LANSING, Mich. (AP) — A Michigan lawmaker was stripped of a committee chairmanship and ordered to undergo training Thursday after the state Senate concluded allegations of sexual harassment lodged by several women, including a legislator, were credible.

Republican Sen. Peter Lucido of Macomb County’s Shelby Township lost his position leading the Senate Advice and Consent Committee. He will continue to chair another panel and co-chair a joint Senate-House committee.

The Senate had opened an investigation in January after a young reporter, Allison Donahue of Michigan Advance, complained that Lucido made a sexist comment to her before a group of high school boys. Sen. Mallory McMorrow then accused him of sexually harassing her at a Capitol orientation. Melissa Osborn, who works for the Michigan Credit Union League, made similar allegations.

“We take accusations of inappropriate behavior in the workplace seriously,” said Senate Majority Leader Mike Shirkey, a Clarklake Republican. “It is my sincere hope that this experience will serve as motivation for us all to do better and be better in our personal interactions and our public discourse.”

Lucido declined to comment.

The Senate Business Office released a summary of the probe that was conducted by two outside lawyers and the Senate’s human resources manager, who also is the nonpartisan legal counsel. They interviewed 25 people and reviewed evidence such as text messages, video footage, diagrams and audio recordings.

The investigators’ report and findings were kept confidential. The summary said while they could not “unequivocally” substantiate the publicized complaints, they found all of the accusers “credible” and concluded it was “more likely than not” that each incident occurred as reported.


Lucido’s conduct “demonstrates an unfortunate pattern of behavior” that requires “little to no interpretation to be understood as inappropriate workplace behavior,” the summary said.

McMorrow, a Royal Oak Democrat, said she appreciated that investigators were thorough and took the investigation seriously.
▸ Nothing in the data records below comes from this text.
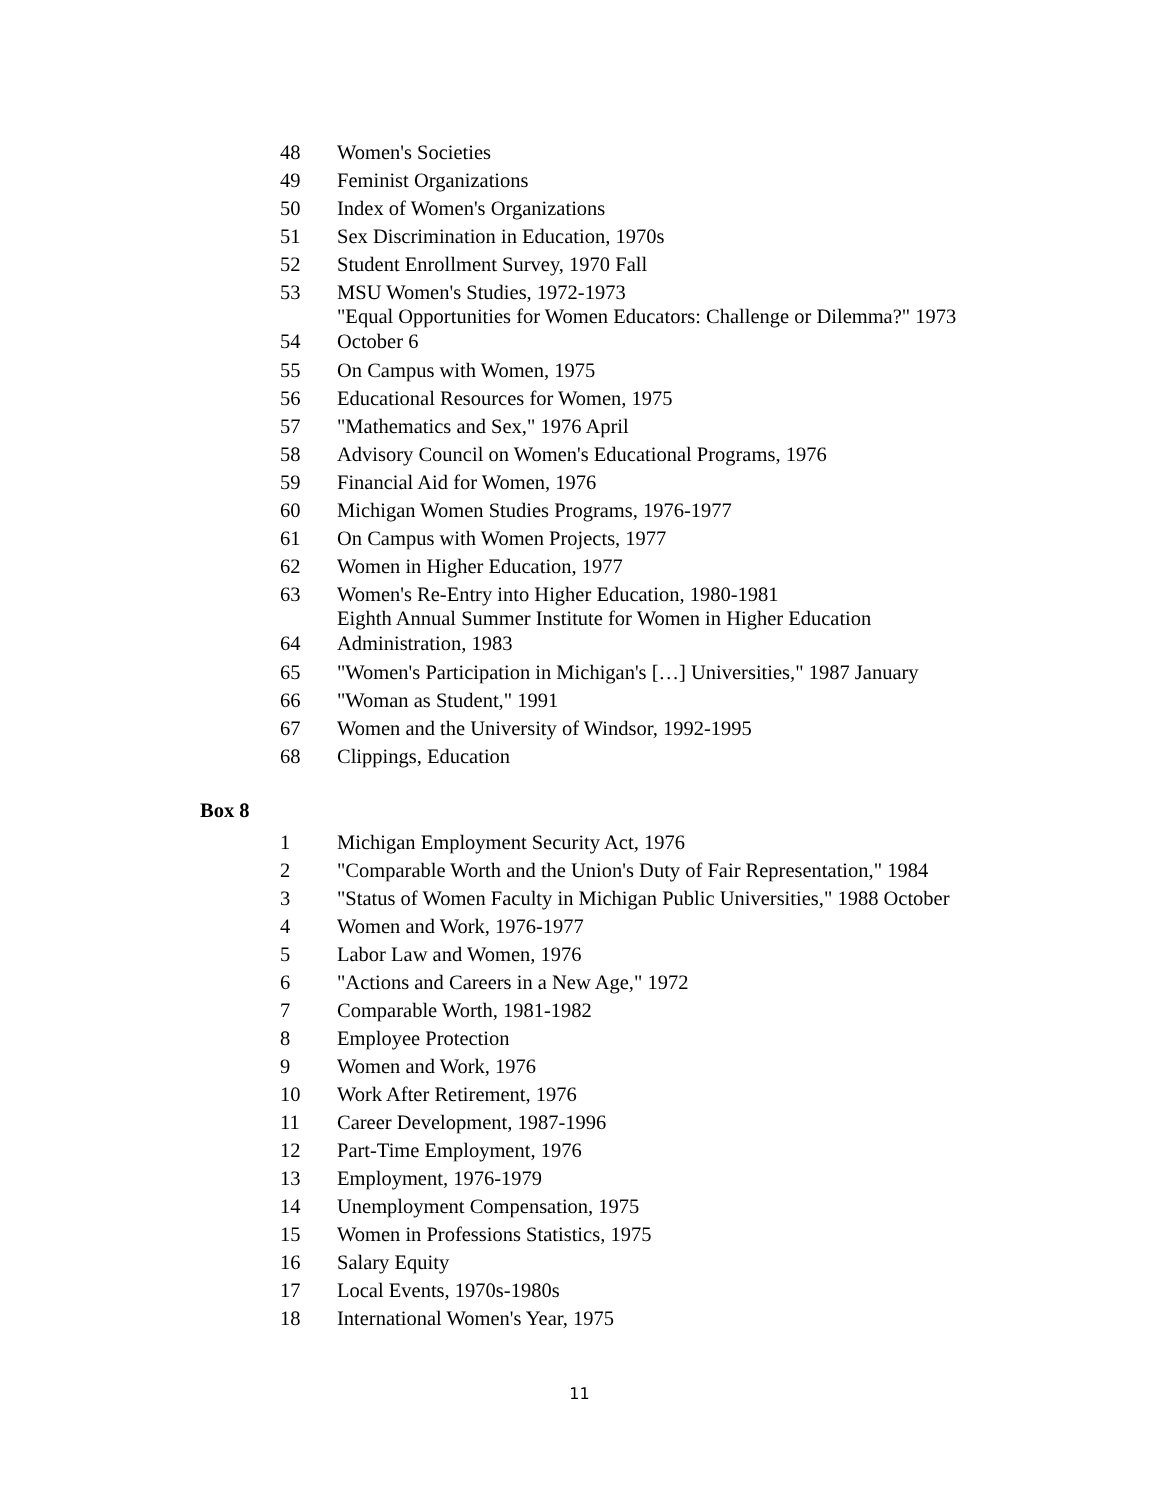| 48 | Women's Societies |
| 49 | Feminist Organizations |
| 50 | Index of Women's Organizations |
| 51 | Sex Discrimination in Education, 1970s |
| 52 | Student Enrollment Survey, 1970 Fall |
| 53 | MSU Women's Studies, 1972-1973 |
| 54 | "Equal Opportunities for Women Educators: Challenge or Dilemma?" 1973 October 6 |
| 55 | On Campus with Women, 1975 |
| 56 | Educational Resources for Women, 1975 |
| 57 | "Mathematics and Sex," 1976 April |
| 58 | Advisory Council on Women's Educational Programs, 1976 |
| 59 | Financial Aid for Women, 1976 |
| 60 | Michigan Women Studies Programs, 1976-1977 |
| 61 | On Campus with Women Projects, 1977 |
| 62 | Women in Higher Education, 1977 |
| 63 | Women's Re-Entry into Higher Education, 1980-1981 |
| 64 | Eighth Annual Summer Institute for Women in Higher Education Administration, 1983 |
| 65 | "Women's Participation in Michigan's […] Universities," 1987 January |
| 66 | "Woman as Student," 1991 |
| 67 | Women and the University of Windsor, 1992-1995 |
| 68 | Clippings, Education |
Box 8
| 1 | Michigan Employment Security Act, 1976 |
| 2 | "Comparable Worth and the Union's Duty of Fair Representation," 1984 |
| 3 | "Status of Women Faculty in Michigan Public Universities," 1988 October |
| 4 | Women and Work, 1976-1977 |
| 5 | Labor Law and Women, 1976 |
| 6 | "Actions and Careers in a New Age," 1972 |
| 7 | Comparable Worth, 1981-1982 |
| 8 | Employee Protection |
| 9 | Women and Work, 1976 |
| 10 | Work After Retirement, 1976 |
| 11 | Career Development, 1987-1996 |
| 12 | Part-Time Employment, 1976 |
| 13 | Employment, 1976-1979 |
| 14 | Unemployment Compensation, 1975 |
| 15 | Women in Professions Statistics, 1975 |
| 16 | Salary Equity |
| 17 | Local Events, 1970s-1980s |
| 18 | International Women's Year, 1975 |
11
“It was validating to learn that the report found Allison, myself and Melissa all credible,” she said. “I think that matters because my biggest hope was that by coming forward would encourage others to do so, especially those who don’t have the type of protection that I do as a member.”

Shirkey said a bipartisan workgroup will be formed to review the Senate’s sexual harassment policies. Asked if she felt the punishment was appropriate, McMorrow said it depends on whether Lucido — who she said has not apologized — changes his behavior.